Microsoft's game console is again the top-selling console in the U.S. as the overall industry suffers another drop in sales from a year ago.

Lance Whitney Contributing Writer
Lance Whitney is a freelance technology writer and trainer and a former IT professional. He's written for Time, CNET, PCMag, and several other publications. He's the author of two tech books--one on Windows and another on LinkedIn.
Lance Whitney
2 min read
The Xbox 360 is still the top selling console.
The Xbox 360 is still the top selling console. Microsoft

The Xbox 360 continues to be a bright spot in a sluggish gaming market.

Grabbing more than 42 percent of all console sales, the popular platform scored 426,000 in unit sales last month, according to Microsoft.

Xbox aficionados shelled out a total of $383 million in February on hardware, software, and accessories--the most amount spent for any gaming console.

For the month, 5 of the top 10 games in the U.S. were aimed at the Xbox, including Kingdoms of Amalur: Reckoning, Call of Duty: Modern Warfare 3, UFC Undisputed, NBA 2K12, and Elder Scrolls V: Skyrim.

Nintendo saw 625,000 in total hardware unit sales in February, with 228,000 for the Wii, 262,000 for the 3DS, and 135,000 for the DS. The company recently revealed that it's sold 4.5 million 3DS units in the U.S. since the portable console debuted a year ago, bringing in more than $1.2 billion in sales.

But the industry in general continues to find itself in a slump compared with last year.

Total gaming sales were $1.06 billion last month, a 20 percent drop from a year ago, according to NPD Group.

Hardware sales fell by 18 percent and software sales by 23 percent. But new titles helped stem some of the losses.
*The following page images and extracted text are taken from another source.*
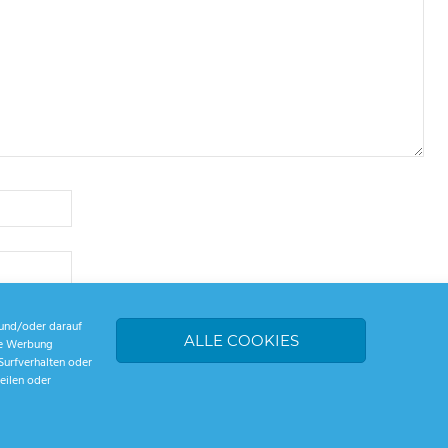
und/oder darauf
ALLE COOKIES
rte Werbung
Surfverhalten oder
eilen oder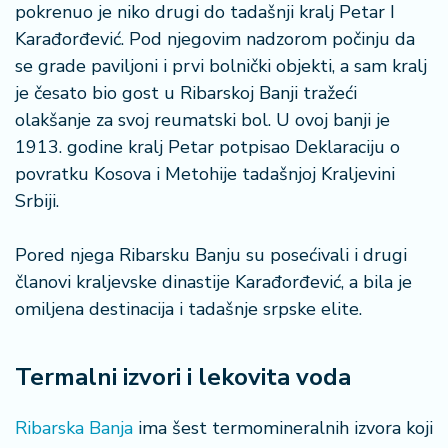
pokrenuo je niko drugi do tadašnji kralj Petar I
a
Karađorđević. Pod njegovim nadzorom počinju da
se grade paviljoni i prvi bolnički objekti, a sam kralj
je česato bio gost u Ribarskoj Banji tražeći
olakšanje za svoj reumatski bol. U ovoj banji je
1913. godine kralj Petar potpisao Deklaraciju o
povratku Kosova i Metohije tadašnjoj Kraljevini
Srbiji.
Pored njega Ribarsku Banju su posećivali i drugi
članovi kraljevske dinastije Karađorđević, a bila je
omiljena destinacija i tadašnje srpske elite.
Termalni izvori i lekovita voda
Ribarska Banja
ima šest termomineralnih izvora koji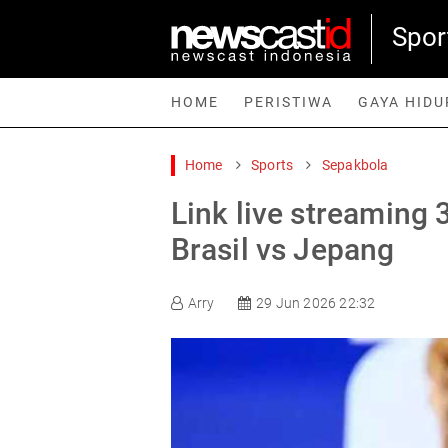
Spor
HOME
PERISTIWA
GAYA HIDU
Home
Sports
Sepakbola
Home
Peristiwa
Gaya Hidup
Teknologi
Games
Sp
Link live streaming 
Brasil vs Jepang
Arry
29 Jun 2026 22:32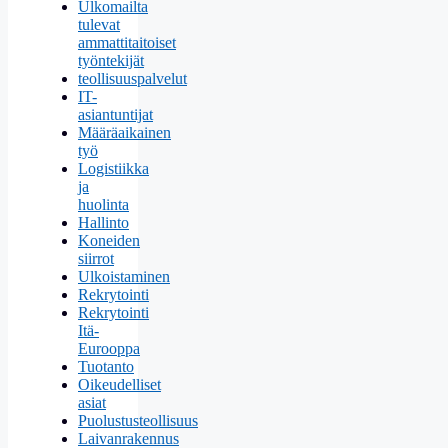
Ulkomailta
tulevat
ammattitaitoiset
työntekijät
teollisuuspalvelut
IT-
asiantuntijat
Määräaikainen
työ
Logistiikka
ja
huolinta
Hallinto
Koneiden
siirrot
Ulkoistaminen
Rekrytointi
Rekrytointi
Itä-
Eurooppa
Tuotanto
Oikeudelliset
asiat
Puolustusteollisuus
Laivanrakennus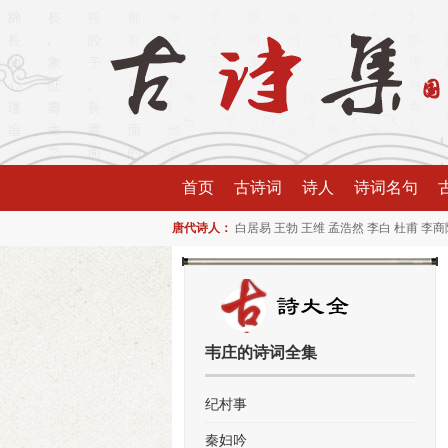
首页
古诗词
诗人
诗词名句
唐代诗人：
白居易
王勃
王维
孟浩然
李白
杜甫
李商
韦庄的诗词全集
纪村事
秦妇吟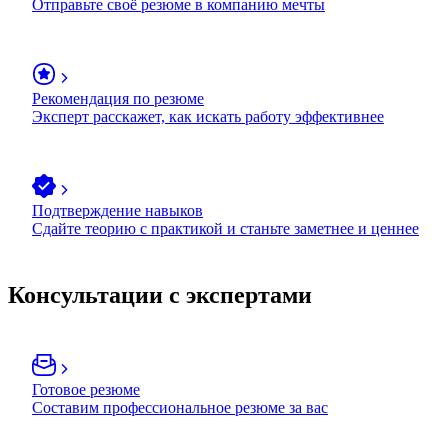
Отправьте своё резюме в компанию мечты
Рекомендация по резюме
Эксперт расскажет, как искать работу эффективнее
Подтверждение навыков
Сдайте теорию с практикой и станьте заметнее и ценнее
Консультации с экспертами
Готовое резюме
Составим профессиональное резюме за вас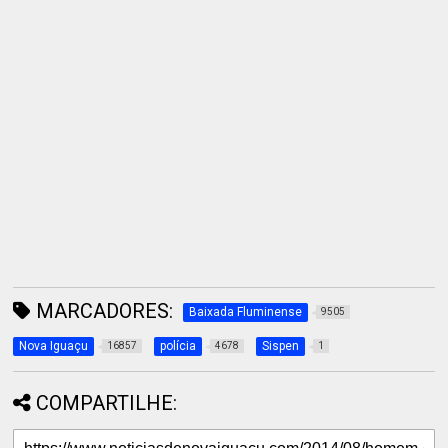
MARCADORES:
Baixada Fluminense
9505
Nova Iguaçu
polícia
Sispen
16857
4678
1
COMPARTILHE: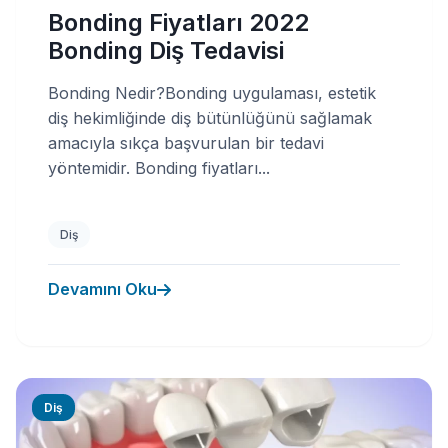
Bonding Fiyatları 2022
Bonding Diş Tedavisi
Bonding Nedir?Bonding uygulaması, estetik
diş hekimliğinde diş bütünlüğünü sağlamak
amacıyla sıkça başvurulan bir tedavi
yöntemidir. Bonding fiyatları...
Diş
Devamını Oku
Diş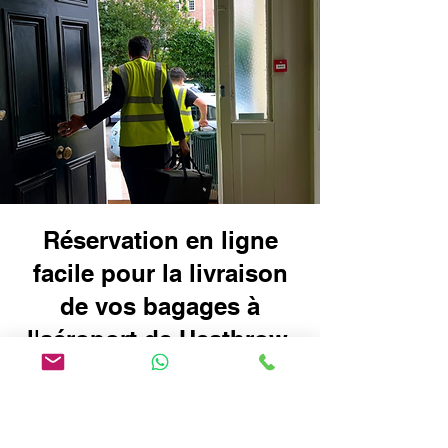
Réservation en ligne
facile pour la livraison
de vos bagages à
l'aéroport de Heathrow,
terminal 4 de Londres :
voyagez plus
intelligemment, sans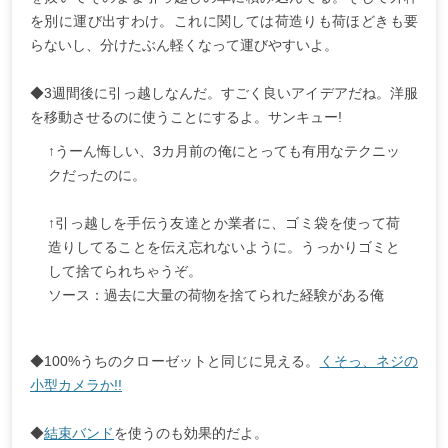
を別に運び出すわけ。これに関しては荷造りも荷ほどきも要
らないし、分けたぶん軽くなって運びやすいよ。
◆3週間後に引っ越しなんだ。すごく良いアイデアだね。洋服
を移動させるのに使うことにするよ。サンキュー!
↑うーん悔しい、3カ月前の俺にとっても有用なテクニッ
クだったのに。
↑引っ越しを手伝う友達とか業者に、ゴミ袋を使って荷
造りしてることを伝え忘れないように。うっかりゴミと
して捨てられちゃうぞ。
ソース：過去に大量の荷物を捨てられた経験がある俺
◆100%うちのクローゼットと同じに見える。
くそっ、ネジの
小型カメラか!!
◆
結束バンド
を使うのも効果的だよ。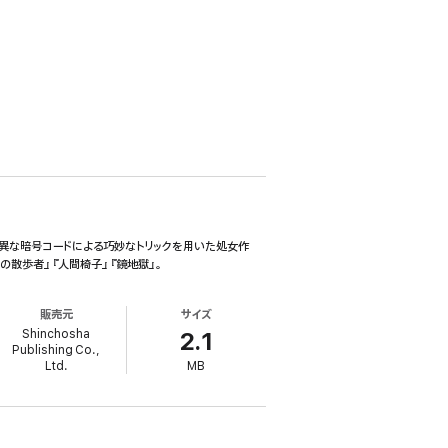
異な暗号コードによる巧妙なトリックを用いた処女作
の散歩者』『人間椅子』『鏡地獄』。
販売元
サイズ
Shinchosha
2.1
Publishing Co.,
Ltd.
MB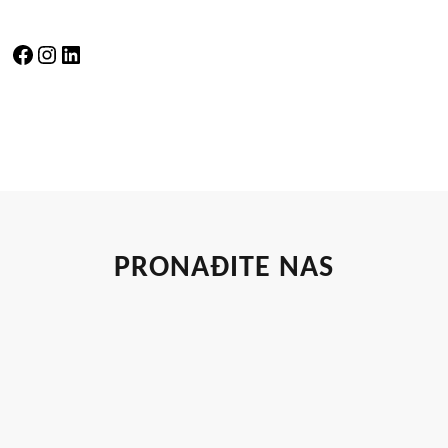
Facebook
Instagram
LinkedIn
PRONAĐITE NAS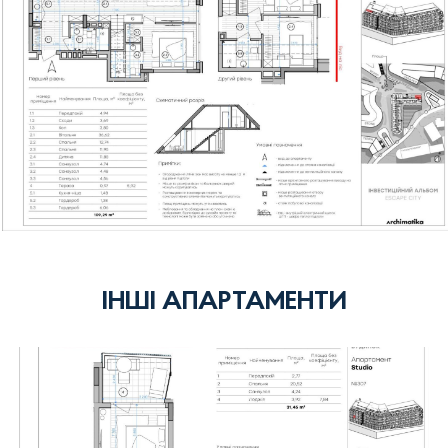
ІНШІ АПАРТАМЕНТИ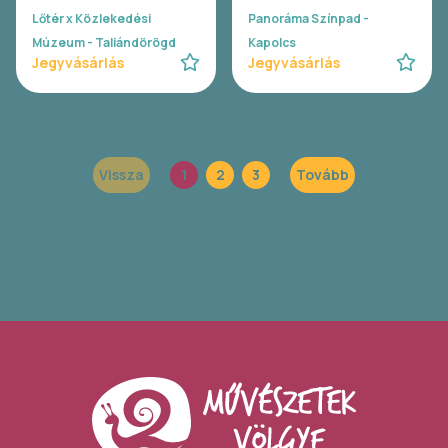
Lőtér x Közlekedési
Panoráma Színpad -
Múzeum - Taliándörögd
Kapolcs
Jegyvásárlás
Jegyvásárlás
Vissza
1
2
3
Tovább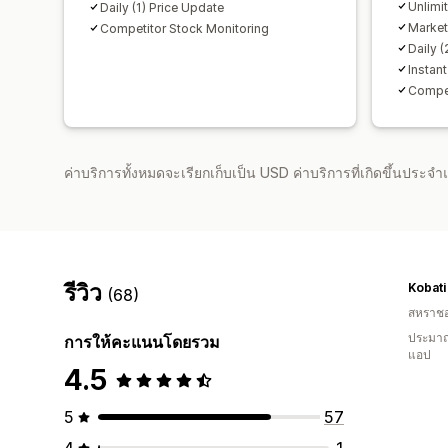
Unlimi
Daily (1) Price Update
Market
Competitor Stock Monitoring
Daily 
Instan
Compet
ค่าบริการทั้งหมดจะเรียกเก็บเป็น USD ค่าบริการที่เกิดขึ้นประ
รีวิว
Kobati
(68)
สหราช
ประมาณ
การให้คะแนนโดยรวม
แอป
4.5
5
57
4
1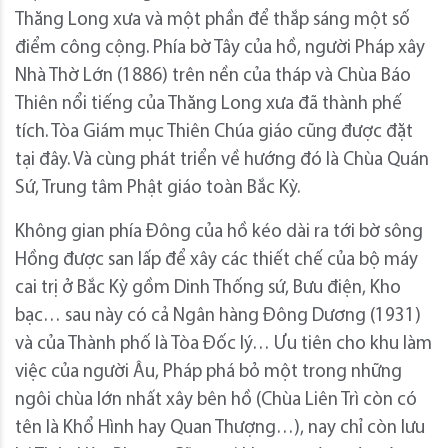
Thăng Long xưa và một phần để thắp sáng một số
điểm công cộng. Phía bờ Tây của hồ, người Pháp xây
Nhà Thờ Lớn (1886) trên nền của tháp và Chùa Báo
Thiên nổi tiếng của Thăng Long xưa đã thành phế
tích. Tòa Giám mục Thiên Chúa giáo cũng được đặt
tại đây. Và cùng phát triển về hướng đó là Chùa Quán
Sứ, Trung tâm Phật giáo toàn Bắc Kỳ.
Không gian phía Đông của hồ kéo dài ra tới bờ sông
Hồng được san lấp để xây các thiết chế của bộ máy
cai trị ở Bắc Kỳ gồm Dinh Thống sứ, Bưu điện, Kho
bạc… sau này có cả Ngân hàng Đông Dương (1931)
và của Thành phố là Tòa Đốc lý… Ưu tiên cho khu làm
việc của người Âu, Pháp phá bỏ một trong những
ngôi chùa lớn nhất xây bên hồ (Chùa Liên Trì còn có
tên là Khổ Hình hay Quan Thượng…), nay chỉ còn lưu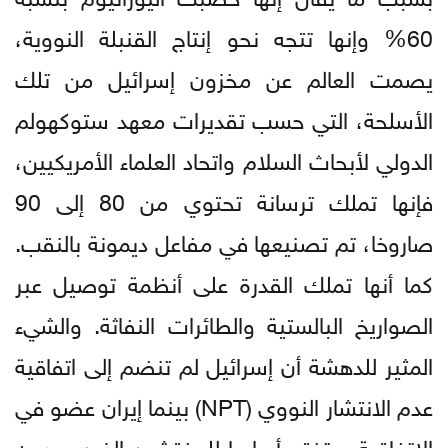
60% وإنها تتجه نحو إنتاج القنبلة النووية،
يصمت العالم عن مخزون إسرائيل من تلك
الأسلحة، التي حسب تقديرات معهد ستوكهولم
الدولي لأبحاث السلام واتحاد العلماء الأمريكيين،
فإنها تملك ترسانة تحتوي من 80 إلى 90
صاروخا، تم تصنيعها في مفاعل ديمونة بالنقب.
كما أنها تملك القدرة على أنظمة توصيل عبر
الصواريخ البالستية والطائرات النفاثة. والشيء
المثير للدهشة أن إسرائيل لم تنضم إلى اتفاقية
عدم الانتشار النووي (NPT) بينما إيران عضو في
الاتفاقية، وتفتح أبوابها للمفتشين الذين يعدون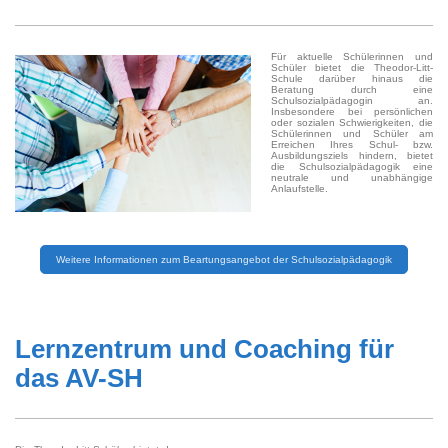
Für aktuelle Schülerinnen und
Schüler bietet die Theodor-Litt-
Schule darüber hinaus die
Beratung durch eine
Schulsozialpädagogin an.
Insbesondere bei persönlichen
oder sozialen Schwierigkeiten, die
Schülerinnen und Schüler am
Erreichen Ihres Schul- bzw.
Ausbildungsziels hindern, bietet
die Schulsozialpädagogik eine
neutrale und unabhängige
Anlaufstelle.
Weitere Informationen zum Beartungsangebot der Schulsozialpädagogik
<< Neues Textfeld >>
Lernzentrum und Coaching für
das AV-SH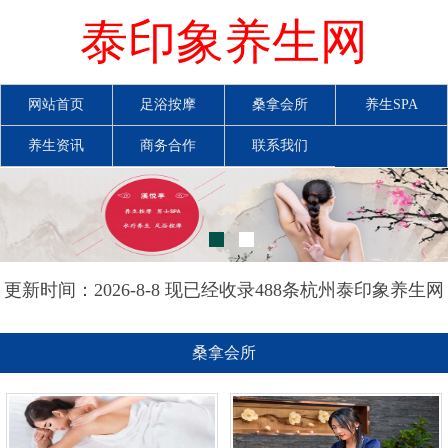
泰印象养生网
网站首页
足浴按摩
桑拿会所
养生SPA
养生资讯
商务合作
联系我们
更新时间：2026-8-8 现已经收录488条杭州泰印象养生网
信息
桑拿会所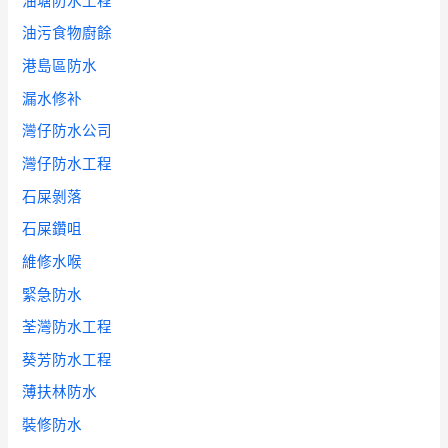
油塘防水工程
油污食物廚餘
港島區防水
漏水修补
灣仔防水公司
灣仔防水工程
石屎剝落
石屎鑽咀
維修水喉
緊急防水
荃灣防水工程
葵芳防水工程
薄扶林防水
裝修防水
"New releases this month contributed 22 percent more unit sales than new launches in February 2011, fueled by new launch increases from the PS3 and 360 platforms with support from new games from devices not present last February: 3DS and PS Vita," NPD analyst Anita Frazier said in a statement.

Spending on used games and online content also triggered some sales for the industry.

"Outside of new physical retail sales, we estimate that the consumer spend on other methods to acquire content including used games, full game and add-on content downloads, social network games, mobile games, rentals and subscriptions accounted for an additional $550 (million)-$600 million in sales," Frazier noted, "which would bring total content spend across both retail and these other spend methods to $1.0 billion-$1.1 billion for February."